# TASK DESCRIPTION
Update the part of the listing that opens with the line containing "pose: elev=170.5 azim=270.4" and closes with the line containing "Dot at: (147, 168)", changing "elev" to "elevation" and leaving everything else as it is. Give back only those lines.

# INPUT ROWS
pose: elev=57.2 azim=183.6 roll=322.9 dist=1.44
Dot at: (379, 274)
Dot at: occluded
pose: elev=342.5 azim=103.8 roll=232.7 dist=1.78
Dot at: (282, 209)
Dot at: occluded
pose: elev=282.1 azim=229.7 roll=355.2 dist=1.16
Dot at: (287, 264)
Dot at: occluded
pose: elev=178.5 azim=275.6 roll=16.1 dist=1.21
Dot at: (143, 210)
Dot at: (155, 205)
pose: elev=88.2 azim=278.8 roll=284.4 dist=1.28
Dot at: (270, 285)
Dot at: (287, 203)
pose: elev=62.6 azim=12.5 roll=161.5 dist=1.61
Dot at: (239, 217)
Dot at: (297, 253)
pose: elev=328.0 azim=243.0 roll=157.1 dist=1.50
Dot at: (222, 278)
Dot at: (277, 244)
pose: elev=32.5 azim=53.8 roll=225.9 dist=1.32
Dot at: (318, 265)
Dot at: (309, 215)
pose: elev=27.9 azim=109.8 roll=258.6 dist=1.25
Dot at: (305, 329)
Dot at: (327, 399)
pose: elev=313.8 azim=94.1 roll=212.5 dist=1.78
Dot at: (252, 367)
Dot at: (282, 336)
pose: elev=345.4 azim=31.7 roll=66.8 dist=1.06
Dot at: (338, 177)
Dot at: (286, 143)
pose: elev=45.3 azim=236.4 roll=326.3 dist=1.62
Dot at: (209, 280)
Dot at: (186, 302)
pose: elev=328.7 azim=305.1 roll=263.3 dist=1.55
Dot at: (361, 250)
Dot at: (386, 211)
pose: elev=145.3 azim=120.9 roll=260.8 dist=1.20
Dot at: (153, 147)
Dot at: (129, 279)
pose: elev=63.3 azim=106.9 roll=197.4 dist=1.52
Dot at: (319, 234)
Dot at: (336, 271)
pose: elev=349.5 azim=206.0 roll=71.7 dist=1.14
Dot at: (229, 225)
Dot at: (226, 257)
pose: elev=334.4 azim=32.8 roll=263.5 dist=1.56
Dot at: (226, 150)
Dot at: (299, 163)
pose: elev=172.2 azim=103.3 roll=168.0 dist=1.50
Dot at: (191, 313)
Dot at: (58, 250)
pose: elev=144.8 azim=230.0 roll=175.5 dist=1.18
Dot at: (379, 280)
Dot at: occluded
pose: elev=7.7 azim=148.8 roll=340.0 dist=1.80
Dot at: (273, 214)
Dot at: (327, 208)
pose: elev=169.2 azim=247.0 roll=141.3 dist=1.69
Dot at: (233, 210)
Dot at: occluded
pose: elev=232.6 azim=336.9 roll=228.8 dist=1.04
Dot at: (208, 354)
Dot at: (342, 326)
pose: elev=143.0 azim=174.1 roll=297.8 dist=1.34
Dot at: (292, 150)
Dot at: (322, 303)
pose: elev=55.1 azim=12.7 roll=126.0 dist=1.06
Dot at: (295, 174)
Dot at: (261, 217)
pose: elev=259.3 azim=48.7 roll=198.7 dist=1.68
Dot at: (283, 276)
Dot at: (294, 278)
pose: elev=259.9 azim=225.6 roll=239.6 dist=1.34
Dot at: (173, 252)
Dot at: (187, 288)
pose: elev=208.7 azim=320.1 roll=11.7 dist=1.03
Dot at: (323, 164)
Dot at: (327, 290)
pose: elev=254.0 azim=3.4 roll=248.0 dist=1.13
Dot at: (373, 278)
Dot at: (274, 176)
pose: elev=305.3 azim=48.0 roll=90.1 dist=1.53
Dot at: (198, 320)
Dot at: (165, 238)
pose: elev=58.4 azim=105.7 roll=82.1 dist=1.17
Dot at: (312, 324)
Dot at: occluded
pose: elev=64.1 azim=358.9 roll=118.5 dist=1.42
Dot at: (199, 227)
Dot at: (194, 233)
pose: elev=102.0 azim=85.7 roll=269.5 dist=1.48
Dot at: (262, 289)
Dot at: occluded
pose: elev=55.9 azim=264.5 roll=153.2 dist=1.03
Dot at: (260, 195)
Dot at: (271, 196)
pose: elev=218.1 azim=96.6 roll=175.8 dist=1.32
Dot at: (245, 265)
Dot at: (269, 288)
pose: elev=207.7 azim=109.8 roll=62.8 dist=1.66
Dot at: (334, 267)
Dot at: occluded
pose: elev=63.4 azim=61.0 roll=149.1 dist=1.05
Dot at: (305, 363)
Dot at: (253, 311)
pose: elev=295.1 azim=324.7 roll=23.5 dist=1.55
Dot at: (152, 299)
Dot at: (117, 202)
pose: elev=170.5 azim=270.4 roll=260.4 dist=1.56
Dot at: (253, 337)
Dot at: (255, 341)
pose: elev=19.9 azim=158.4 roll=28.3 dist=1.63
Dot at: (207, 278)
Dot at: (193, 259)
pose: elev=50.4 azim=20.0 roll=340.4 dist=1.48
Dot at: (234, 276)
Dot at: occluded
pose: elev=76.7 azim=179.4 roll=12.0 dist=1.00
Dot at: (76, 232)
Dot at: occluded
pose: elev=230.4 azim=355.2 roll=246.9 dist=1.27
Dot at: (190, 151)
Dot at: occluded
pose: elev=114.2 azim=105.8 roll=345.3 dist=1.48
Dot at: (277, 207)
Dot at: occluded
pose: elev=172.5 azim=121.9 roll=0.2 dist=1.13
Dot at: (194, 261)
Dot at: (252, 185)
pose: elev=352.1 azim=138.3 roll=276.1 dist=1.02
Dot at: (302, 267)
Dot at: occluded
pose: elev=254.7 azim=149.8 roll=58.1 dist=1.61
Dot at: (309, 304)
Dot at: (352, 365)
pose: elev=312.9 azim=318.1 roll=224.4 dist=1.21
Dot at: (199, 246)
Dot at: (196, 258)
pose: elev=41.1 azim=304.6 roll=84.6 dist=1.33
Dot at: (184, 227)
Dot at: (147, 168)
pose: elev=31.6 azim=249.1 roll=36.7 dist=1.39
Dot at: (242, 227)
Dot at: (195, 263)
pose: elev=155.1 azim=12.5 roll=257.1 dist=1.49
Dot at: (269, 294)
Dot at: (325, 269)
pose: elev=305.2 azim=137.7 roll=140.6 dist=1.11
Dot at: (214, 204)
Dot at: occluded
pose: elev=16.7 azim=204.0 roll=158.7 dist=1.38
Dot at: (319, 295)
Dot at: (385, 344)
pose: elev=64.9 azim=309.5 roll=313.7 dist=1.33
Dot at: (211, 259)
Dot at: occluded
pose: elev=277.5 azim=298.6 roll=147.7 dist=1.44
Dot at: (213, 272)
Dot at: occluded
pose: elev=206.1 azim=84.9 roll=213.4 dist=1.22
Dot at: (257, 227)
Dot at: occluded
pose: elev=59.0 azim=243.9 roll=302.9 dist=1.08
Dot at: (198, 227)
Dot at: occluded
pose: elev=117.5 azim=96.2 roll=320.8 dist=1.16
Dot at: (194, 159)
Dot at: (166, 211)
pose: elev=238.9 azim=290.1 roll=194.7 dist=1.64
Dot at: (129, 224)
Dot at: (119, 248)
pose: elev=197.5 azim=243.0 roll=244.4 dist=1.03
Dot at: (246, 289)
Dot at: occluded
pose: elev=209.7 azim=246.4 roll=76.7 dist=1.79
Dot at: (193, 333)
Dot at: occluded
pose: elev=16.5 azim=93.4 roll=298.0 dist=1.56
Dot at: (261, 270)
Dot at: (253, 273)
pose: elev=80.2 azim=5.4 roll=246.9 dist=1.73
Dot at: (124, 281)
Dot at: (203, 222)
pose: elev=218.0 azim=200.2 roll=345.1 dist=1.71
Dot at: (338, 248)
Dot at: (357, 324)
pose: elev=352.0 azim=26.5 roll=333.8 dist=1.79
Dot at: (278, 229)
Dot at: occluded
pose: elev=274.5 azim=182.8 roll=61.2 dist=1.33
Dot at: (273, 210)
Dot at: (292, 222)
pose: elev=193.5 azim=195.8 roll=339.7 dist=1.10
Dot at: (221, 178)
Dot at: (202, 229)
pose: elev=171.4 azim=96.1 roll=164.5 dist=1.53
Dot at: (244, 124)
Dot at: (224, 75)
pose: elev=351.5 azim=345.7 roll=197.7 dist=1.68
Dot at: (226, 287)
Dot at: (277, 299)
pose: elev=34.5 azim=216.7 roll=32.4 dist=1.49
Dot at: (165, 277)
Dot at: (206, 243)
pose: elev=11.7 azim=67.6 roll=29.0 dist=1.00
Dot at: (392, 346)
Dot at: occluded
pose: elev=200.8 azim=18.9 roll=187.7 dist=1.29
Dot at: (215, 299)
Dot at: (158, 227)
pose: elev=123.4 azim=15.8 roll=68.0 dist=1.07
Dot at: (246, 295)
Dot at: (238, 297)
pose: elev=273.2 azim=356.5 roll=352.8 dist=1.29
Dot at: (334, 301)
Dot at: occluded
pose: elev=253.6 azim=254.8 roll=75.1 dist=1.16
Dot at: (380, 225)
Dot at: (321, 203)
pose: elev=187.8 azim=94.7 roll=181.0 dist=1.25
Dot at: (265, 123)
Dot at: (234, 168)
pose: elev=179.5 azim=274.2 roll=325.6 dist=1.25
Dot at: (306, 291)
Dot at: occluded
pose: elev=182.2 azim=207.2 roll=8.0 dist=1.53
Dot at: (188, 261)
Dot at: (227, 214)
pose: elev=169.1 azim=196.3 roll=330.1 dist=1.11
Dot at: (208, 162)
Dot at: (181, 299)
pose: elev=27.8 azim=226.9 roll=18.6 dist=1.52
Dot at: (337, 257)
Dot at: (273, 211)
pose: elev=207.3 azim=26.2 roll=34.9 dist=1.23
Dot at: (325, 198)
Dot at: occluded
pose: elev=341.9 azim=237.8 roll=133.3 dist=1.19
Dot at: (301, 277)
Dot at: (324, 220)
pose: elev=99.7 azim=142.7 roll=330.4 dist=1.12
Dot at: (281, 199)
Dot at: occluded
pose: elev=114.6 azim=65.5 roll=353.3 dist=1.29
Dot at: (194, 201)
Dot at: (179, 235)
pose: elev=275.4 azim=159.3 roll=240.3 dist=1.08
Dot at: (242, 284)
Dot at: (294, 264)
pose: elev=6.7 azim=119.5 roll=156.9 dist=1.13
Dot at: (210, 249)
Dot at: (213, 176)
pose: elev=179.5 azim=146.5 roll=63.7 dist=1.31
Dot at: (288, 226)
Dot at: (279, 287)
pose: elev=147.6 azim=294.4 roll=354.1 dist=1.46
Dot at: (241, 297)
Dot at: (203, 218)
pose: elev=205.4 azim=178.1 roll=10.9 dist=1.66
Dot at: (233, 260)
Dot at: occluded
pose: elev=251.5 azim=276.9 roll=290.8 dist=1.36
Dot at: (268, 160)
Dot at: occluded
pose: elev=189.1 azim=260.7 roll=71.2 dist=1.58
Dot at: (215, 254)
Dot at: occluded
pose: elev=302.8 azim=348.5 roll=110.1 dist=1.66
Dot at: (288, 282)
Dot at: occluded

# CORRECT RESPONSE
pose: elevation=170.5 azim=270.4 roll=260.4 dist=1.56
Dot at: (253, 337)
Dot at: (255, 341)
pose: elevation=19.9 azim=158.4 roll=28.3 dist=1.63
Dot at: (207, 278)
Dot at: (193, 259)
pose: elevation=50.4 azim=20.0 roll=340.4 dist=1.48
Dot at: (234, 276)
Dot at: occluded
pose: elevation=76.7 azim=179.4 roll=12.0 dist=1.00
Dot at: (76, 232)
Dot at: occluded
pose: elevation=230.4 azim=355.2 roll=246.9 dist=1.27
Dot at: (190, 151)
Dot at: occluded
pose: elevation=114.2 azim=105.8 roll=345.3 dist=1.48
Dot at: (277, 207)
Dot at: occluded
pose: elevation=172.5 azim=121.9 roll=0.2 dist=1.13
Dot at: (194, 261)
Dot at: (252, 185)
pose: elevation=352.1 azim=138.3 roll=276.1 dist=1.02
Dot at: (302, 267)
Dot at: occluded
pose: elevation=254.7 azim=149.8 roll=58.1 dist=1.61
Dot at: (309, 304)
Dot at: (352, 365)
pose: elevation=312.9 azim=318.1 roll=224.4 dist=1.21
Dot at: (199, 246)
Dot at: (196, 258)
pose: elevation=41.1 azim=304.6 roll=84.6 dist=1.33
Dot at: (184, 227)
Dot at: (147, 168)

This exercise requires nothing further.